If you’re writing checks, donating goods or other assets, though, you need to know the rules on what’s deductible. The IRS is picky on what you can write off.
Every year you need to compile receipts and tally what you’ve given to charity. It can really add up, so it’s important to get your records in order. Here are some basic rules from the IRS:
— Are You Itemizing? You can’t really write off charitable contributions unless you list or “itemize” them on Schedule A of your 1040 form.
In addition, if you’re donating a vehicle, boat or plane, you’ll need to provide yet another form — 1098-C
— Are You Donating to a `Qualified’ Charity? While there are tens of thousands of non-profits, not all are charities that qualify for a tax write-off.
Political candidates and lobbying organizations, for example, don’t qualify for a charitable contribution. The general rule is that the organization must be a “501 (c) 3” non-profit.
For those of you who care about the tax code, it’s a “501 (c) 4” non-profit that won’t qualify for a write-off. You can check an organization’s tax status here.
— Pay Close Attention to Market Value. This is of particular importance when donating clothes and vehicles. You can obtain a fair market value for cars, for example, on Edmunds.com.
Why is “fair market” value important? The IRS will do a double-take if you say your donated 10-year-old car with 100,000 miles on it is worth $40,000.
— Collect Receipts. The IRS wants receipts for anything worth more than $250. That means a charity must send you a letter acknowledging the gift.
Here’s what the agency says you should do:
“The statement (from a charity) must show:
1. The amount of the donation.
2. A description of any property given.
3. Whether the taxpayer received any goods or services in exchange for their gift, and, if so, must provide a description and good faith estimate of the value of those goods or services.”

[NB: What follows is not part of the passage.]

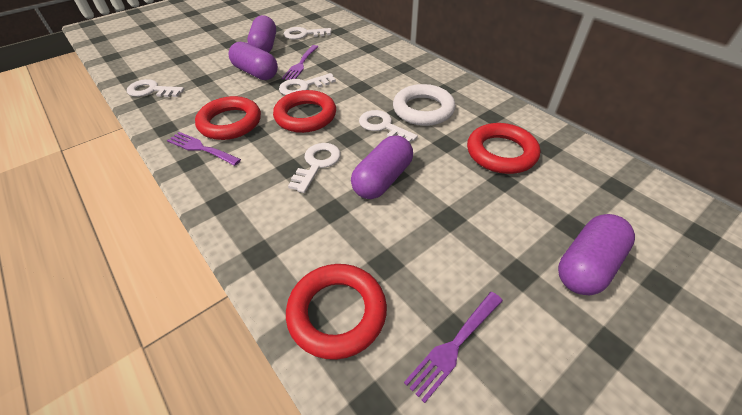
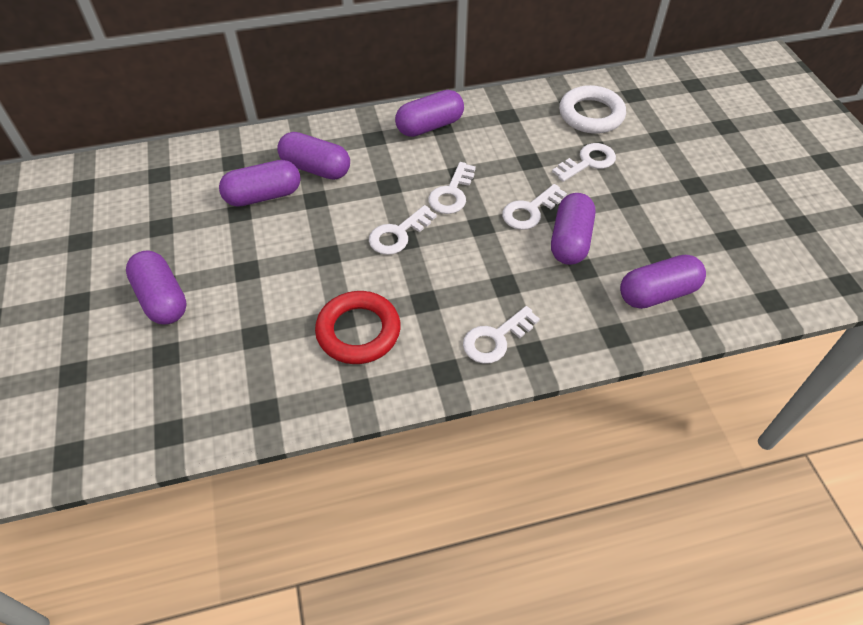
purple capsule: 4 -> 6
purple fork: 3 -> 0
red ring: 4 -> 1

— Be careful about charity events. Charities sell tickets for fundraisers and fancy dinners all the time, but you can’t deduct the full cost of the tickets.
Here’s where you need to ask a pointed question of the charity sponsoring the event:
“Taxpayers may receive something in return for their donation. This includes things such as merchandise, meals, and event tickets.
Taxpayers can only deduct the amount of the donation that’s more than the fair market value of the item they received. To figure their deduction, a taxpayer would subtract the value of the item received from the amount of their donation.”
Most charities will tell you what the deductible amount is of their merchandise or event. If not, ask them.